June 29, 2010

Catch a rising star.

This past ASCO in Chicago was something like the 18th or 19th one that I have attended, and it has grown from a few thousand physicians to this hectic weekend with over 25,000 attendees. When I first started in this industry, there were maybe a dozen chemo agents for the treatment of all cancers and now there are so many ibs and mabs I have trouble keeping track of them all. It could be that I’m getting old but thank goodness for Google and OBR Radar. Despite the advances in oncology and the number of new products approved there have been remarkably few products that have made a significant difference for patients with metastatic disease. We still consider an improvement in overall survival (OS) in terms of weeks or a few months a major treatment advance. Hence, a huge unmet medical need and opportunity exists for any new treatment that can improve upon the efficacy of existing regimens. The search for new rising stars is the most exciting part of the meeting for me. They also represent investment opportunities.

For this year, I think without question the data demonstrating that ipilumimab (BMS) can improve survival for melanoma patients by almost 4 months was the biggest news. Not only because it is the first treatment that has improved survival in a phase 3 trial for this patient population, but also that it works by activating the immune system. What also struck me is the significant effect maintenance use of a monoclonal antibody can have on patients. Results from the PRIMA study evaluating Rituxan® maintenance therapy in untreated follicular lymphoma, and data from the GOG-0218 trial evaluating maintenance Avastin® in first-line ovarian cancer were both positive.

There were several worthy rising stars coming from smaller companies. The most notable, are the results from Ziopharm’s (ZIOP) phase 2 PICASSO trial in which 67 soft tissue sarcoma patients were randomized to receive doxorubicin + palifosfamide or doxorubicin alone.

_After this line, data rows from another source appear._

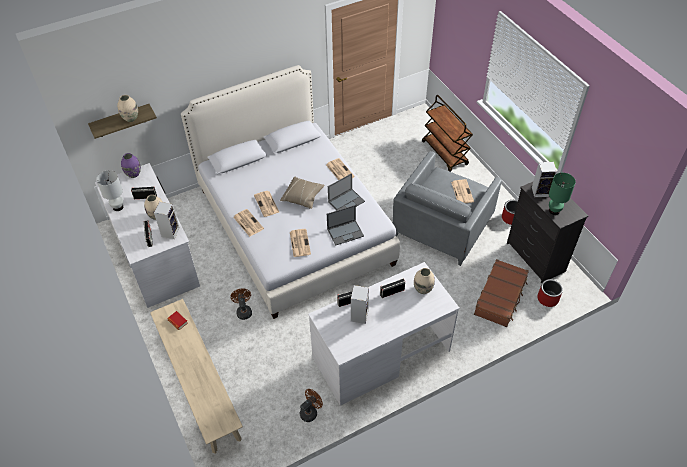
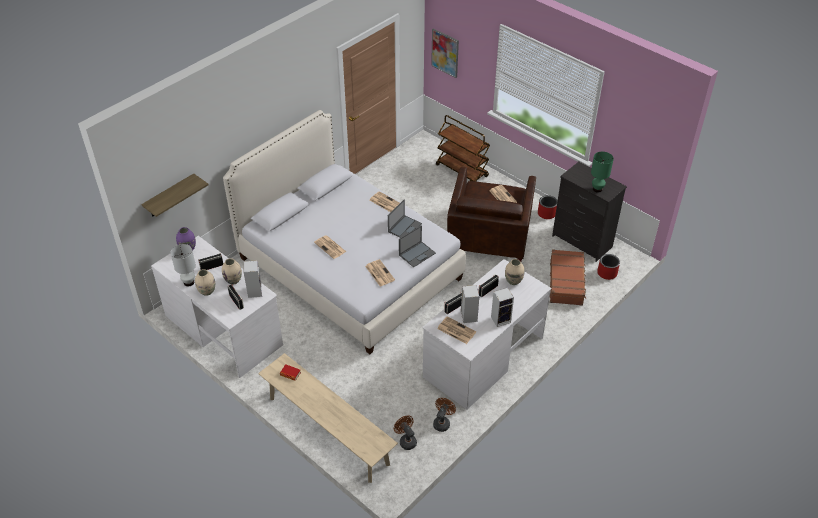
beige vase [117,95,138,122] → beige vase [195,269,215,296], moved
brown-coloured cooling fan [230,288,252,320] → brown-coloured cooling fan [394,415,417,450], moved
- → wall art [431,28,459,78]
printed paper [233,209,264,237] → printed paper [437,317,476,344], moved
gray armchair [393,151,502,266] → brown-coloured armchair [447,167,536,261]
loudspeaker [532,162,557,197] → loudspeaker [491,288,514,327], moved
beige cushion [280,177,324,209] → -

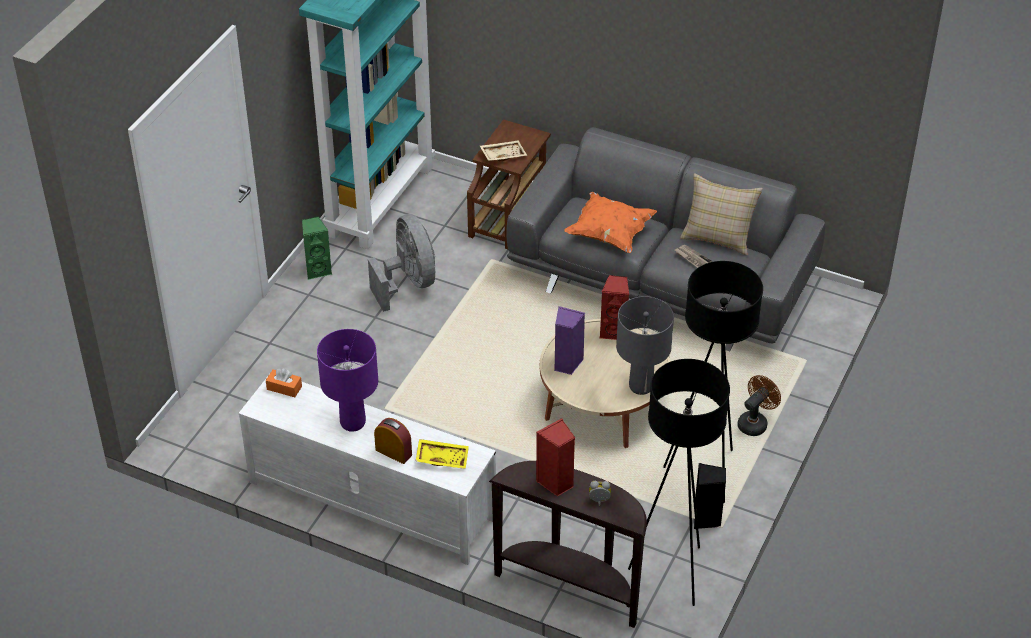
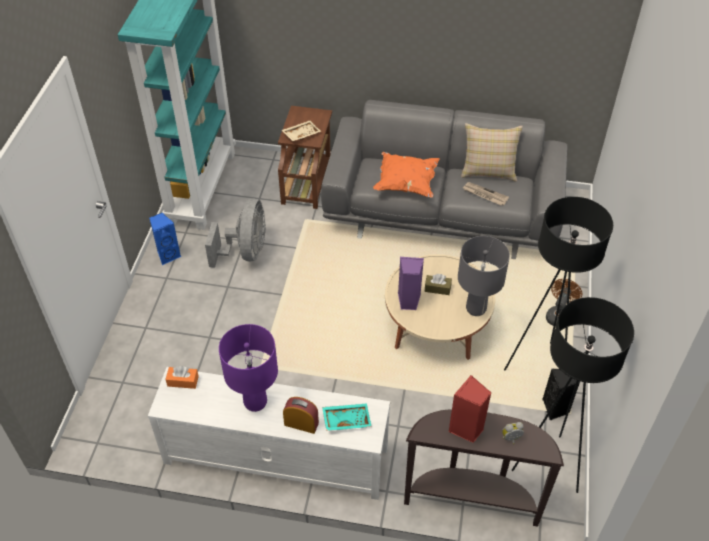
greenish loudspeaker [302,216,332,280] → blue loudspeaker [149,213,181,265]
gray cooling fan [368,214,436,312] → gray cooling fan [205,199,266,268], 45 degrees clockwise
yellow tray [416,439,469,469] → turquoise tray [322,403,372,431]
- → brown-coloured tissue holder [425,274,452,295]
red-coloured loudspeaker [600,275,629,340] → -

The results appear pretty remarkable with the initial analysis of median PFS demonstrating a hazard ratio of 0.43 (P=.019) in favor of the palifosfamide arm in a very difficult to treat patient population. However, the stock took a significant fall today from $4.85 to $3.52 when the company announced that the FDA is rejecting PFS as an adequate endpoint for an SPA—ouch. Presumably the agency wants a survival endpoint. The company has reported a favorable survival trend in the phase 2 data but there is certainly more risk in the stock now.

Sunesis (SNSS) reported promising phase 2 studies of their agent voreloxin in patients with AML. I was particularly impressed with the high complete response rate (CR) in 69 refractory patients: 17 of the 20 responding patients achieved a CR. Encouraging results were also reported from phase 2 studies in first-line AML and refractory ovarian cancer. This is an interesting stock to watch, but I would caution investing in it. Why? In short—no control arm. It is very difficult (at least for me) to get a clear picture of how this patient population would respond receiving standard chemotherapy. I do not understand why companies choose not to conduct randomized phase 2 studies in this day and age.

Another interesting ASCO story is that of Delcath (DCTH)—the manufacturer of a proprietary system called PHP (percutaneous hepatic perfusion) which delivers chemotherapy to isolated organs. A phase 3 study of PHP was conducted in 93 melanoma patients with liver metastasis who were randomized to receive high dose melphalan with the PHP system or the physician’s choice of Best Available Care (BAC). Hepatic-PFS was the primary endpoint. Median H-PFS was 245 days in the PHP arm vs. 49 days in the BAC arm (P<.001).

Based on the initial reporting of these results on April 21st, DCTH stock rose to a 52-week high of $16.45 and was at $14.65 the Friday of ASCO. The company also reported that the OS was 298 days in the PHP group vs. 124 days in the BAC arm. After the above results were presented at the meeting, their stock fell to $10.83 at the close on Monday. What happened?

The presentation reported that OS was not statistically significant, but also noted that most patients in the BAC arm eventually crossed over to PHP. A debate then raged in the blogosphere about what this all means. DCTH has stated that H-PFS is in their SPA agreement with the FDA. Will the lack of significant OS put the approval at risk? It appears that this question is the basis for the stock falling. It is not surprising that OS was not significant because it was a secondary endpoint that the trial was not powered to detect—H-PFS was the primary endpoint.

Since DCTH’s SPA with the FDA is based upon H-PFS as the primary endpoint one would expect that approval will be likely—but not so fast. For the FDA to approve PHP with a single trial, the results must demonstrate a clear benefit. In my experience this means the primary endpoint must meet a P<.01—which H-PFS exceeds in this trial. However, will the agency continue to view H-PFS as predictive of a significant clinical benefit for these patients when faced with no survival benefit? From what I have read, the symptoms and complications of liver metastasis are very severe and an extended H-PFS should be a significant clinical benefit to these patients. The drop in the price of DCTH stock may represent a buying opportunity.